▶ [REQUIRED ACTION]:
The job is to output each record exactly as it stands, pictures excluded.

▶ [DATASET EXTRACT]:
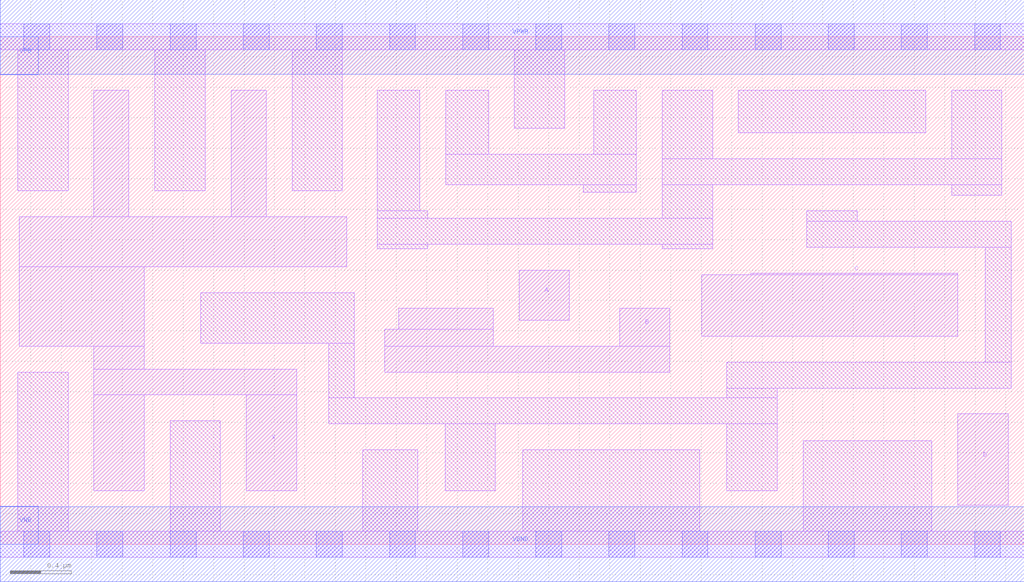
<source format=lef>
# Copyright 2020 The SkyWater PDK Authors
#
# Licensed under the Apache License, Version 2.0 (the "License");
# you may not use this file except in compliance with the License.
# You may obtain a copy of the License at
#
#     https://www.apache.org/licenses/LICENSE-2.0
#
# Unless required by applicable law or agreed to in writing, software
# distributed under the License is distributed on an "AS IS" BASIS,
# WITHOUT WARRANTIES OR CONDITIONS OF ANY KIND, either express or implied.
# See the License for the specific language governing permissions and
# limitations under the License.
#
# SPDX-License-Identifier: Apache-2.0

VERSION 5.5 ;
NAMESCASESENSITIVE ON ;
BUSBITCHARS "[]" ;
DIVIDERCHAR "/" ;
MACRO sky130_fd_sc_ms__or4_4
  CLASS CORE ;
  SOURCE USER ;
  ORIGIN  0.000000  0.000000 ;
  SIZE  6.720000 BY  3.330000 ;
  SYMMETRY X Y ;
  SITE unit ;
  PIN A
    ANTENNAGATEAREA  0.411000 ;
    DIRECTION INPUT ;
    USE SIGNAL ;
    PORT
      LAYER li1 ;
        RECT 3.405000 1.470000 3.735000 1.800000 ;
    END
  END A
  PIN B
    ANTENNAGATEAREA  0.411000 ;
    DIRECTION INPUT ;
    USE SIGNAL ;
    PORT
      LAYER li1 ;
        RECT 2.525000 1.130000 4.395000 1.300000 ;
        RECT 2.525000 1.300000 3.235000 1.410000 ;
        RECT 2.615000 1.410000 3.235000 1.550000 ;
        RECT 4.065000 1.300000 4.395000 1.550000 ;
    END
  END B
  PIN C
    ANTENNAGATEAREA  0.411000 ;
    DIRECTION INPUT ;
    USE SIGNAL ;
    PORT
      LAYER li1 ;
        RECT 4.605000 1.365000 6.285000 1.770000 ;
        RECT 4.925000 1.770000 6.285000 1.780000 ;
    END
  END C
  PIN D
    ANTENNAGATEAREA  0.411000 ;
    DIRECTION INPUT ;
    USE SIGNAL ;
    PORT
      LAYER li1 ;
        RECT 6.285000 0.255000 6.615000 0.855000 ;
    END
  END D
  PIN X
    ANTENNADIFFAREA  1.326900 ;
    DIRECTION OUTPUT ;
    USE SIGNAL ;
    PORT
      LAYER li1 ;
        RECT 0.125000 1.300000 0.945000 1.820000 ;
        RECT 0.125000 1.820000 2.275000 2.150000 ;
        RECT 0.615000 0.350000 0.945000 0.980000 ;
        RECT 0.615000 0.980000 1.945000 1.150000 ;
        RECT 0.615000 1.150000 0.945000 1.300000 ;
        RECT 0.615000 2.150000 0.845000 2.980000 ;
        RECT 1.515000 2.150000 1.745000 2.980000 ;
        RECT 1.615000 0.350000 1.945000 0.980000 ;
    END
  END X
  PIN VGND
    DIRECTION INOUT ;
    USE GROUND ;
    PORT
      LAYER met1 ;
        RECT 0.000000 -0.245000 6.720000 0.245000 ;
    END
  END VGND
  PIN VNB
    DIRECTION INOUT ;
    USE GROUND ;
    PORT
      LAYER met1 ;
        RECT 0.000000 0.000000 0.250000 0.250000 ;
    END
  END VNB
  PIN VPB
    DIRECTION INOUT ;
    USE POWER ;
    PORT
      LAYER met1 ;
        RECT 0.000000 3.080000 0.250000 3.330000 ;
    END
  END VPB
  PIN VPWR
    DIRECTION INOUT ;
    USE POWER ;
    PORT
      LAYER met1 ;
        RECT 0.000000 3.085000 6.720000 3.575000 ;
    END
  END VPWR
  OBS
    LAYER li1 ;
      RECT 0.000000 -0.085000 6.720000 0.085000 ;
      RECT 0.000000  3.245000 6.720000 3.415000 ;
      RECT 0.115000  0.085000 0.445000 1.130000 ;
      RECT 0.115000  2.320000 0.445000 3.245000 ;
      RECT 1.015000  2.320000 1.345000 3.245000 ;
      RECT 1.115000  0.085000 1.445000 0.810000 ;
      RECT 1.315000  1.320000 2.325000 1.650000 ;
      RECT 1.915000  2.320000 2.245000 3.245000 ;
      RECT 2.155000  0.790000 5.100000 0.960000 ;
      RECT 2.155000  0.960000 2.325000 1.320000 ;
      RECT 2.380000  0.085000 2.740000 0.620000 ;
      RECT 2.475000  1.940000 2.805000 1.970000 ;
      RECT 2.475000  1.970000 4.675000 2.140000 ;
      RECT 2.475000  2.140000 2.805000 2.190000 ;
      RECT 2.475000  2.190000 2.755000 2.980000 ;
      RECT 2.920000  0.350000 3.250000 0.790000 ;
      RECT 2.925000  2.360000 4.175000 2.560000 ;
      RECT 2.925000  2.560000 3.205000 2.980000 ;
      RECT 3.375000  2.730000 3.705000 3.245000 ;
      RECT 3.430000  0.085000 4.590000 0.620000 ;
      RECT 3.825000  2.310000 4.175000 2.360000 ;
      RECT 3.895000  2.560000 4.175000 2.980000 ;
      RECT 4.345000  1.940000 4.675000 1.970000 ;
      RECT 4.345000  2.140000 4.675000 2.360000 ;
      RECT 4.345000  2.360000 6.575000 2.530000 ;
      RECT 4.345000  2.530000 4.675000 2.980000 ;
      RECT 4.770000  0.350000 5.100000 0.790000 ;
      RECT 4.770000  0.960000 5.100000 1.025000 ;
      RECT 4.770000  1.025000 6.635000 1.195000 ;
      RECT 4.845000  2.700000 6.075000 2.980000 ;
      RECT 5.270000  0.085000 6.115000 0.680000 ;
      RECT 5.295000  1.950000 6.635000 2.120000 ;
      RECT 5.295000  2.120000 5.625000 2.190000 ;
      RECT 6.245000  2.290000 6.575000 2.360000 ;
      RECT 6.245000  2.530000 6.575000 2.980000 ;
      RECT 6.465000  1.195000 6.635000 1.950000 ;
    LAYER mcon ;
      RECT 0.155000 -0.085000 0.325000 0.085000 ;
      RECT 0.155000  3.245000 0.325000 3.415000 ;
      RECT 0.635000 -0.085000 0.805000 0.085000 ;
      RECT 0.635000  3.245000 0.805000 3.415000 ;
      RECT 1.115000 -0.085000 1.285000 0.085000 ;
      RECT 1.115000  3.245000 1.285000 3.415000 ;
      RECT 1.595000 -0.085000 1.765000 0.085000 ;
      RECT 1.595000  3.245000 1.765000 3.415000 ;
      RECT 2.075000 -0.085000 2.245000 0.085000 ;
      RECT 2.075000  3.245000 2.245000 3.415000 ;
      RECT 2.555000 -0.085000 2.725000 0.085000 ;
      RECT 2.555000  3.245000 2.725000 3.415000 ;
      RECT 3.035000 -0.085000 3.205000 0.085000 ;
      RECT 3.035000  3.245000 3.205000 3.415000 ;
      RECT 3.515000 -0.085000 3.685000 0.085000 ;
      RECT 3.515000  3.245000 3.685000 3.415000 ;
      RECT 3.995000 -0.085000 4.165000 0.085000 ;
      RECT 3.995000  3.245000 4.165000 3.415000 ;
      RECT 4.475000 -0.085000 4.645000 0.085000 ;
      RECT 4.475000  3.245000 4.645000 3.415000 ;
      RECT 4.955000 -0.085000 5.125000 0.085000 ;
      RECT 4.955000  3.245000 5.125000 3.415000 ;
      RECT 5.435000 -0.085000 5.605000 0.085000 ;
      RECT 5.435000  3.245000 5.605000 3.415000 ;
      RECT 5.915000 -0.085000 6.085000 0.085000 ;
      RECT 5.915000  3.245000 6.085000 3.415000 ;
      RECT 6.395000 -0.085000 6.565000 0.085000 ;
      RECT 6.395000  3.245000 6.565000 3.415000 ;
  END
END sky130_fd_sc_ms__or4_4
END LIBRARY

</source>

▶ [TASK SOLUTION]:
<source format=lef>
# Copyright 2020 The SkyWater PDK Authors
#
# Licensed under the Apache License, Version 2.0 (the "License");
# you may not use this file except in compliance with the License.
# You may obtain a copy of the License at
#
#     https://www.apache.org/licenses/LICENSE-2.0
#
# Unless required by applicable law or agreed to in writing, software
# distributed under the License is distributed on an "AS IS" BASIS,
# WITHOUT WARRANTIES OR CONDITIONS OF ANY KIND, either express or implied.
# See the License for the specific language governing permissions and
# limitations under the License.
#
# SPDX-License-Identifier: Apache-2.0

VERSION 5.5 ;
NAMESCASESENSITIVE ON ;
BUSBITCHARS "[]" ;
DIVIDERCHAR "/" ;
MACRO sky130_fd_sc_ms__or4_4
  CLASS CORE ;
  SOURCE USER ;
  ORIGIN  0.000000  0.000000 ;
  SIZE  6.720000 BY  3.330000 ;
  SYMMETRY X Y ;
  SITE unit ;
  PIN A
    ANTENNAGATEAREA  0.411000 ;
    DIRECTION INPUT ;
    USE SIGNAL ;
    PORT
      LAYER li1 ;
        RECT 3.405000 1.470000 3.735000 1.800000 ;
    END
  END A
  PIN B
    ANTENNAGATEAREA  0.411000 ;
    DIRECTION INPUT ;
    USE SIGNAL ;
    PORT
      LAYER li1 ;
        RECT 2.525000 1.130000 4.395000 1.300000 ;
        RECT 2.525000 1.300000 3.235000 1.410000 ;
        RECT 2.615000 1.410000 3.235000 1.550000 ;
        RECT 4.065000 1.300000 4.395000 1.550000 ;
    END
  END B
  PIN C
    ANTENNAGATEAREA  0.411000 ;
    DIRECTION INPUT ;
    USE SIGNAL ;
    PORT
      LAYER li1 ;
        RECT 4.605000 1.365000 6.285000 1.770000 ;
        RECT 4.925000 1.770000 6.285000 1.780000 ;
    END
  END C
  PIN D
    ANTENNAGATEAREA  0.411000 ;
    DIRECTION INPUT ;
    USE SIGNAL ;
    PORT
      LAYER li1 ;
        RECT 6.285000 0.255000 6.615000 0.855000 ;
    END
  END D
  PIN X
    ANTENNADIFFAREA  1.326900 ;
    DIRECTION OUTPUT ;
    USE SIGNAL ;
    PORT
      LAYER li1 ;
        RECT 0.125000 1.300000 0.945000 1.820000 ;
        RECT 0.125000 1.820000 2.275000 2.150000 ;
        RECT 0.615000 0.350000 0.945000 0.980000 ;
        RECT 0.615000 0.980000 1.945000 1.150000 ;
        RECT 0.615000 1.150000 0.945000 1.300000 ;
        RECT 0.615000 2.150000 0.845000 2.980000 ;
        RECT 1.515000 2.150000 1.745000 2.980000 ;
        RECT 1.615000 0.350000 1.945000 0.980000 ;
    END
  END X
  PIN VGND
    DIRECTION INOUT ;
    USE GROUND ;
    PORT
      LAYER met1 ;
        RECT 0.000000 -0.245000 6.720000 0.245000 ;
    END
  END VGND
  PIN VNB
    DIRECTION INOUT ;
    USE GROUND ;
    PORT
      LAYER met1 ;
        RECT 0.000000 0.000000 0.250000 0.250000 ;
    END
  END VNB
  PIN VPB
    DIRECTION INOUT ;
    USE POWER ;
    PORT
      LAYER met1 ;
        RECT 0.000000 3.080000 0.250000 3.330000 ;
    END
  END VPB
  PIN VPWR
    DIRECTION INOUT ;
    USE POWER ;
    PORT
      LAYER met1 ;
        RECT 0.000000 3.085000 6.720000 3.575000 ;
    END
  END VPWR
  OBS
    LAYER li1 ;
      RECT 0.000000 -0.085000 6.720000 0.085000 ;
      RECT 0.000000  3.245000 6.720000 3.415000 ;
      RECT 0.115000  0.085000 0.445000 1.130000 ;
      RECT 0.115000  2.320000 0.445000 3.245000 ;
      RECT 1.015000  2.320000 1.345000 3.245000 ;
      RECT 1.115000  0.085000 1.445000 0.810000 ;
      RECT 1.315000  1.320000 2.325000 1.650000 ;
      RECT 1.915000  2.320000 2.245000 3.245000 ;
      RECT 2.155000  0.790000 5.100000 0.960000 ;
      RECT 2.155000  0.960000 2.325000 1.320000 ;
      RECT 2.380000  0.085000 2.740000 0.620000 ;
      RECT 2.475000  1.940000 2.805000 1.970000 ;
      RECT 2.475000  1.970000 4.675000 2.140000 ;
      RECT 2.475000  2.140000 2.805000 2.190000 ;
      RECT 2.475000  2.190000 2.755000 2.980000 ;
      RECT 2.920000  0.350000 3.250000 0.790000 ;
      RECT 2.925000  2.360000 4.175000 2.560000 ;
      RECT 2.925000  2.560000 3.205000 2.980000 ;
      RECT 3.375000  2.730000 3.705000 3.245000 ;
      RECT 3.430000  0.085000 4.590000 0.620000 ;
      RECT 3.825000  2.310000 4.175000 2.360000 ;
      RECT 3.895000  2.560000 4.175000 2.980000 ;
      RECT 4.345000  1.940000 4.675000 1.970000 ;
      RECT 4.345000  2.140000 4.675000 2.360000 ;
      RECT 4.345000  2.360000 6.575000 2.530000 ;
      RECT 4.345000  2.530000 4.675000 2.980000 ;
      RECT 4.770000  0.350000 5.100000 0.790000 ;
      RECT 4.770000  0.960000 5.100000 1.025000 ;
      RECT 4.770000  1.025000 6.635000 1.195000 ;
      RECT 4.845000  2.700000 6.075000 2.980000 ;
      RECT 5.270000  0.085000 6.115000 0.680000 ;
      RECT 5.295000  1.950000 6.635000 2.120000 ;
      RECT 5.295000  2.120000 5.625000 2.190000 ;
      RECT 6.245000  2.290000 6.575000 2.360000 ;
      RECT 6.245000  2.530000 6.575000 2.980000 ;
      RECT 6.465000  1.195000 6.635000 1.950000 ;
    LAYER mcon ;
      RECT 0.155000 -0.085000 0.325000 0.085000 ;
      RECT 0.155000  3.245000 0.325000 3.415000 ;
      RECT 0.635000 -0.085000 0.805000 0.085000 ;
      RECT 0.635000  3.245000 0.805000 3.415000 ;
      RECT 1.115000 -0.085000 1.285000 0.085000 ;
      RECT 1.115000  3.245000 1.285000 3.415000 ;
      RECT 1.595000 -0.085000 1.765000 0.085000 ;
      RECT 1.595000  3.245000 1.765000 3.415000 ;
      RECT 2.075000 -0.085000 2.245000 0.085000 ;
      RECT 2.075000  3.245000 2.245000 3.415000 ;
      RECT 2.555000 -0.085000 2.725000 0.085000 ;
      RECT 2.555000  3.245000 2.725000 3.415000 ;
      RECT 3.035000 -0.085000 3.205000 0.085000 ;
      RECT 3.035000  3.245000 3.205000 3.415000 ;
      RECT 3.515000 -0.085000 3.685000 0.085000 ;
      RECT 3.515000  3.245000 3.685000 3.415000 ;
      RECT 3.995000 -0.085000 4.165000 0.085000 ;
      RECT 3.995000  3.245000 4.165000 3.415000 ;
      RECT 4.475000 -0.085000 4.645000 0.085000 ;
      RECT 4.475000  3.245000 4.645000 3.415000 ;
      RECT 4.955000 -0.085000 5.125000 0.085000 ;
      RECT 4.955000  3.245000 5.125000 3.415000 ;
      RECT 5.435000 -0.085000 5.605000 0.085000 ;
      RECT 5.435000  3.245000 5.605000 3.415000 ;
      RECT 5.915000 -0.085000 6.085000 0.085000 ;
      RECT 5.915000  3.245000 6.085000 3.415000 ;
      RECT 6.395000 -0.085000 6.565000 0.085000 ;
      RECT 6.395000  3.245000 6.565000 3.415000 ;
  END
END sky130_fd_sc_ms__or4_4
END LIBRARY

</source>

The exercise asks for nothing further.